In any case, while the specs-based evaluation of cameras is instructive in revealing their potential as photographic tools, it says nothing about, for example, the handling, responsiveness, and overall imaging quality of the RX100 V and the A6500 in practical situations. User reviews that are available, for instance, at amazon can sometimes shed light on these issues, but such feedback is all too often partial, inconsistent, and inaccurate. This is where reviews by experts come in. The following table reports the overall rankings of the cameras as published by some of the major camera review sites (cameralabs, dpreview, ephotozine, imaging-resource, photographyblog).

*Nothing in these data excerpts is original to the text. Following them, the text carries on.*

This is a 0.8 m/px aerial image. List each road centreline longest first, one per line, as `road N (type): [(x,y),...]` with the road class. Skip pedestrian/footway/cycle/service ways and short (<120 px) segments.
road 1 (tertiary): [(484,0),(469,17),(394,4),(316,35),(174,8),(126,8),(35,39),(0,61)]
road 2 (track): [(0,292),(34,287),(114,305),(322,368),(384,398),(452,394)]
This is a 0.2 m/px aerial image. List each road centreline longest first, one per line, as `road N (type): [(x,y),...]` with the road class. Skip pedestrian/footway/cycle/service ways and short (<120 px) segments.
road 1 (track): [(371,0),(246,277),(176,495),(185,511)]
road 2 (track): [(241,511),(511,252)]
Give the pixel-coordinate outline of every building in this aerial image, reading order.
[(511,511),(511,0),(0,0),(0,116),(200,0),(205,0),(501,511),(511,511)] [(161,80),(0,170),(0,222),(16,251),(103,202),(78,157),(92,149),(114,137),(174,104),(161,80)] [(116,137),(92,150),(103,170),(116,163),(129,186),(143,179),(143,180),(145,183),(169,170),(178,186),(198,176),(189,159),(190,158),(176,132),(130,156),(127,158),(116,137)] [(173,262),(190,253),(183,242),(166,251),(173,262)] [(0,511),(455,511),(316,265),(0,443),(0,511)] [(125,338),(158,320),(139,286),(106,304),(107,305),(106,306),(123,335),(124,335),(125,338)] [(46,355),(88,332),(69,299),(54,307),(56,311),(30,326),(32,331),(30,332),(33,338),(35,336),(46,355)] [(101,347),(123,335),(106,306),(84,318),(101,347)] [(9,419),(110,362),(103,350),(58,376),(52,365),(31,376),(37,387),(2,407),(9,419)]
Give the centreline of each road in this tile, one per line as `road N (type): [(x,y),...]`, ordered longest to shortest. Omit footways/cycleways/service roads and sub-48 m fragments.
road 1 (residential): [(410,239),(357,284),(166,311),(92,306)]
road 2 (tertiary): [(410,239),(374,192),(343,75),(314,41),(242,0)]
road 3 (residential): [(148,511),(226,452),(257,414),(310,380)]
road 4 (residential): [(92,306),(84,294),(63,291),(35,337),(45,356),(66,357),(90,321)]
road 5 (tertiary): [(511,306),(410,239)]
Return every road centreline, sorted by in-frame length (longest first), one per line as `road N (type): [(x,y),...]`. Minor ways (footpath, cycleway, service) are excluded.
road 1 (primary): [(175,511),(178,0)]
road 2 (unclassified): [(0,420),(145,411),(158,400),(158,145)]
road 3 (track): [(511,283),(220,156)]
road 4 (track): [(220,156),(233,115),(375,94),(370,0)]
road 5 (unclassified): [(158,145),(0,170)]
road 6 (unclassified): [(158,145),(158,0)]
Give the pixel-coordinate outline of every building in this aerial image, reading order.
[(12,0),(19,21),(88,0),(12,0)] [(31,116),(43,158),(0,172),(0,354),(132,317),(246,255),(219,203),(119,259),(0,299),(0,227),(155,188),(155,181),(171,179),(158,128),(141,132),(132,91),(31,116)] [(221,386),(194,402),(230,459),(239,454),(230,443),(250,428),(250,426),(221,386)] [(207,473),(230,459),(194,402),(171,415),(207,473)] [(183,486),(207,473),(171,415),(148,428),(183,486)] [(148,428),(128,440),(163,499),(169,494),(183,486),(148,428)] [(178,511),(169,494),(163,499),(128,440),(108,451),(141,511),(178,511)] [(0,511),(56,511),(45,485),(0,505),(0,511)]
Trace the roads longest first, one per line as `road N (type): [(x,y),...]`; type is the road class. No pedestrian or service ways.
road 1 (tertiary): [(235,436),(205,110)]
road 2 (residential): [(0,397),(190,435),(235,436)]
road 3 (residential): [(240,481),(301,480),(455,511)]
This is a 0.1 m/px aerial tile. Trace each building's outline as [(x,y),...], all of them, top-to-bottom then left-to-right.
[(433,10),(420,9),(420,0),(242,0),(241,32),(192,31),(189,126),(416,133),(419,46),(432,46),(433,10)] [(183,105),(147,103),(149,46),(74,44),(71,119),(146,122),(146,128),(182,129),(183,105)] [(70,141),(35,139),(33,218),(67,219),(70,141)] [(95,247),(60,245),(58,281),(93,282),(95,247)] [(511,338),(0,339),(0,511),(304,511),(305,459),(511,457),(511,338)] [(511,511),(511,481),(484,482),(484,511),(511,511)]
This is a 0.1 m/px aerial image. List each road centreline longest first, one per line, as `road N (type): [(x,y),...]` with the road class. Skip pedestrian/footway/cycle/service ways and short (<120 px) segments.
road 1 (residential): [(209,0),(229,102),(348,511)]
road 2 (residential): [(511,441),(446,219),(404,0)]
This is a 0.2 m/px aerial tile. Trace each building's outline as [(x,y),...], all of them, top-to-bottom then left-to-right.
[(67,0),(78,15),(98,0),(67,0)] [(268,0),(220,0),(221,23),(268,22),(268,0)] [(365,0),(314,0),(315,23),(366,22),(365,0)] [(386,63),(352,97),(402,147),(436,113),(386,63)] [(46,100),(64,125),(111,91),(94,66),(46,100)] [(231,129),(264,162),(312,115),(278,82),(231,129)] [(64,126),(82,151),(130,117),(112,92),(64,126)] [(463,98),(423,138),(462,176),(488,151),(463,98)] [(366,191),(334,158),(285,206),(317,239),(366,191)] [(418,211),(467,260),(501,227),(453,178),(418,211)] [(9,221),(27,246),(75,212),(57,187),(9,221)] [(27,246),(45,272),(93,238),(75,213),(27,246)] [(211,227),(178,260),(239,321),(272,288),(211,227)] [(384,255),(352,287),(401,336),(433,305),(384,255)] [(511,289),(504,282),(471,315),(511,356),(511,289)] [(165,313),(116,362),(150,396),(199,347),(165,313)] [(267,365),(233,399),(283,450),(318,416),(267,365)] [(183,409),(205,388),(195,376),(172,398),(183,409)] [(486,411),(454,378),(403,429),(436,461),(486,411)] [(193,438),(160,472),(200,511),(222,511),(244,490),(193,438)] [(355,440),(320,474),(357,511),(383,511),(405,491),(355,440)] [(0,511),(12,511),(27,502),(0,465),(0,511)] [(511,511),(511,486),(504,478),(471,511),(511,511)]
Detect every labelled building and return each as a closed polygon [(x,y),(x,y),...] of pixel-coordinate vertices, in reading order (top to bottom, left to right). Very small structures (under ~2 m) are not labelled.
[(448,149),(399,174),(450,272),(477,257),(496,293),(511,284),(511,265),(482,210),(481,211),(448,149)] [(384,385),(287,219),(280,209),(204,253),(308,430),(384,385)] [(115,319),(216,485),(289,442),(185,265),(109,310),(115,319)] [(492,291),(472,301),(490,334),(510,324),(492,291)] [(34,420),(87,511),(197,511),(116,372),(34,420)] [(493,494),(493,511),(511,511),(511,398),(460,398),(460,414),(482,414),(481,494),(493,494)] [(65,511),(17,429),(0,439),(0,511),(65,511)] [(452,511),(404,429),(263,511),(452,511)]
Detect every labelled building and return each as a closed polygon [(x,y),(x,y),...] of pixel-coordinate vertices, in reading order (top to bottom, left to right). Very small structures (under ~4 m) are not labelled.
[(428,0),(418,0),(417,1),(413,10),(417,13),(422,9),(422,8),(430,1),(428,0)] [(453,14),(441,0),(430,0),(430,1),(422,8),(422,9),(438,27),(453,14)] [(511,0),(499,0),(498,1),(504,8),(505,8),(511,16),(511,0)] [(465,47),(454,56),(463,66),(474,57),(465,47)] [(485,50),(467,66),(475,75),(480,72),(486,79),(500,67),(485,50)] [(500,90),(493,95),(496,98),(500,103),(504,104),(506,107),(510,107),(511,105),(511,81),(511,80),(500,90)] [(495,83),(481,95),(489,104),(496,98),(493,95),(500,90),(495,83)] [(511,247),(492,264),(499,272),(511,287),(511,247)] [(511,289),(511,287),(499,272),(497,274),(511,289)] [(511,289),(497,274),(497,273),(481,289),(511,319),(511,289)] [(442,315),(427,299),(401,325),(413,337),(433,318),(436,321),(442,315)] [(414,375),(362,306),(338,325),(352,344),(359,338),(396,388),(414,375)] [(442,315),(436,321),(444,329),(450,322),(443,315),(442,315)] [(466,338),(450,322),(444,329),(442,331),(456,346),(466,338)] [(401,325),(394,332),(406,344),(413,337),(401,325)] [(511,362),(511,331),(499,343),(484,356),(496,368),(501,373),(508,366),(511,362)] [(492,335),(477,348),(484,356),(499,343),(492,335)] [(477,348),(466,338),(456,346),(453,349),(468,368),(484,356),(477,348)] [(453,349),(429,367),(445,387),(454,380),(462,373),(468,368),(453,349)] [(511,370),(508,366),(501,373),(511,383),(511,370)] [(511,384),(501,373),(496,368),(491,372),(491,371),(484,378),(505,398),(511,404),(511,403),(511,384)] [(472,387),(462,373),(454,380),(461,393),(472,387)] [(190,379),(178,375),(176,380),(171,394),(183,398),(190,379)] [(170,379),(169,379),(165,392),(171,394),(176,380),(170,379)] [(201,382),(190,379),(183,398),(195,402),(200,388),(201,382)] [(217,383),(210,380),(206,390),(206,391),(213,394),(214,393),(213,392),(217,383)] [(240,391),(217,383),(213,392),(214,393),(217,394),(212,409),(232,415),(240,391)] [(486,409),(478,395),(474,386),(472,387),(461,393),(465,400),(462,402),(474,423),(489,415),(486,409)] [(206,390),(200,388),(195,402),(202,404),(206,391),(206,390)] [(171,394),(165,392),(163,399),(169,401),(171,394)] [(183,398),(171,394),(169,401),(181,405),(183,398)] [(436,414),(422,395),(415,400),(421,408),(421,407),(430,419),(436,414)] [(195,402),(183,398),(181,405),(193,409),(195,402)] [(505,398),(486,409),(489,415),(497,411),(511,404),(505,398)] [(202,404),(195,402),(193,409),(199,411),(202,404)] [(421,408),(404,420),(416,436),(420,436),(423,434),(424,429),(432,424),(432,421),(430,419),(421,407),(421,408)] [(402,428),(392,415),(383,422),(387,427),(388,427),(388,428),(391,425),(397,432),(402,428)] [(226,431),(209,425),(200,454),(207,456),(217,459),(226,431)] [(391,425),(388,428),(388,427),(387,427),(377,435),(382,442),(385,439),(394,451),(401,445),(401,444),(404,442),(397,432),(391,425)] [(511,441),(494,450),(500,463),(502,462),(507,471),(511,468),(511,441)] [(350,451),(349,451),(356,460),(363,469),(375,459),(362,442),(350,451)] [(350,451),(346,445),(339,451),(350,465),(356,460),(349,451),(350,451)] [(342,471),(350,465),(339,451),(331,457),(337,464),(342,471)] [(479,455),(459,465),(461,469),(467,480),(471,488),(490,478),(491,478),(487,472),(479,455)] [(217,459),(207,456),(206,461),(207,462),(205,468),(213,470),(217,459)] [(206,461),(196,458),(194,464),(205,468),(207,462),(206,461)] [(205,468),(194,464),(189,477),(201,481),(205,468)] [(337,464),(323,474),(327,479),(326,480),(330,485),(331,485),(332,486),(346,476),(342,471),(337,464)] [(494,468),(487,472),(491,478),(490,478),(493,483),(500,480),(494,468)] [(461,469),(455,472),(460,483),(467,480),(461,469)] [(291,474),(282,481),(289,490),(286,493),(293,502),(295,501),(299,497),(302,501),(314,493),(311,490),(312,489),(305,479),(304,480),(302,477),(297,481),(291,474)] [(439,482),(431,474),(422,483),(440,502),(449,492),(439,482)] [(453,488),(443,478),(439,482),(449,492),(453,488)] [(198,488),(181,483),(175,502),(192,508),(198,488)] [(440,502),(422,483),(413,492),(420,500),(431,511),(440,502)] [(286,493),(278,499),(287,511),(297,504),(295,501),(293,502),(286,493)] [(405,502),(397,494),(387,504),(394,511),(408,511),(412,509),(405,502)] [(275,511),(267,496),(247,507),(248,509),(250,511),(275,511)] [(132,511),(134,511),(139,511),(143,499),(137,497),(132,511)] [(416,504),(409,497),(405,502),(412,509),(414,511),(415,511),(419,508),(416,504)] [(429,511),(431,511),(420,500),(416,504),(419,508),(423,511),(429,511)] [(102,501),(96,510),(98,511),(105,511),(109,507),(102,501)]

The detailed reviews can be accessed by clicking on the site logo in the table header.
|Sony RX100 V»||HiRec||83/100||4/5||5/5||4.5/5||Oct 2016||999|
|Sony A6500«||HiRec||85/100||4.5/5||5/5||4.5/5||Oct 2016||1,399|
|Canon G9 X Mark II« »||-||75/100||4.5/5||4.5/5||4.5/5||Jan 2017||529|
|Canon M5« »||Rec||82/100||4/5||4.5/5||4/5||Sep 2016||979|
|Canon G9 X« »||HiRec||-||4.5/5||4/5||4.5/5||Oct 2015||529||-|
|Canon G3 X« »||Rec||-||4.5/5||3.5/5||4/5||Jun 2015||999|
|Leica Q Typ 116« »||-||80/100||4.5/5||-||4.5/5||Jun 2015||4,249|
|Nikon D5500« »||Rec||79/100||4.5/5||5/5||4.5/5||Jan 2015||899||-|
|Olympus PEN-F« »||-||82/100||4.5/5||4.5/5||5/5||Jan 2016||1,199|
|Panasonic GX8« »||Rec||82/100||4.5/5||5/5||4.5/5||Jul 2015||1,199||-|
|Sony RX100 VI« »||-||83/100||-||-||-||Jun 2018||1,199|
|Sony A9« »||HiRec||89/100||5/5||5/5||5/5||Apr 2017||4,499|
|Sony A6300« »||Rec||85/100||5/5||5/5||5/5||Feb 2016||999||-|
|Sony RX100 IV« »||HiRec||85/100||4/5||4.5/5||4.5/5||Jun 2015||999||-|
|Sony RX100 III« »||HiRec||82/100||4.5/5||4.5/5||5/5||May 2014||799||-|
|Sony A7« »||HiRec||80/100||5/5||4.5/5||5/5||Oct 2013||1,699||-|
|Sony RX100 II« »||HiRec||79/100||4.5/5||5/5||4.5/5||Jun 2013||749||-|
Care should be taken when interpreting the review scores above, though. The ratings are only valid when refering to cameras in the same category and of the same age. Thus, a score needs to be put into the context of the launch date and the launch price of the camera, and comparisons of ratings among very different cameras or across long time periods have little meaning. Also, kindly note that some of the listed sites have over time developped their review approaches and their reporting style.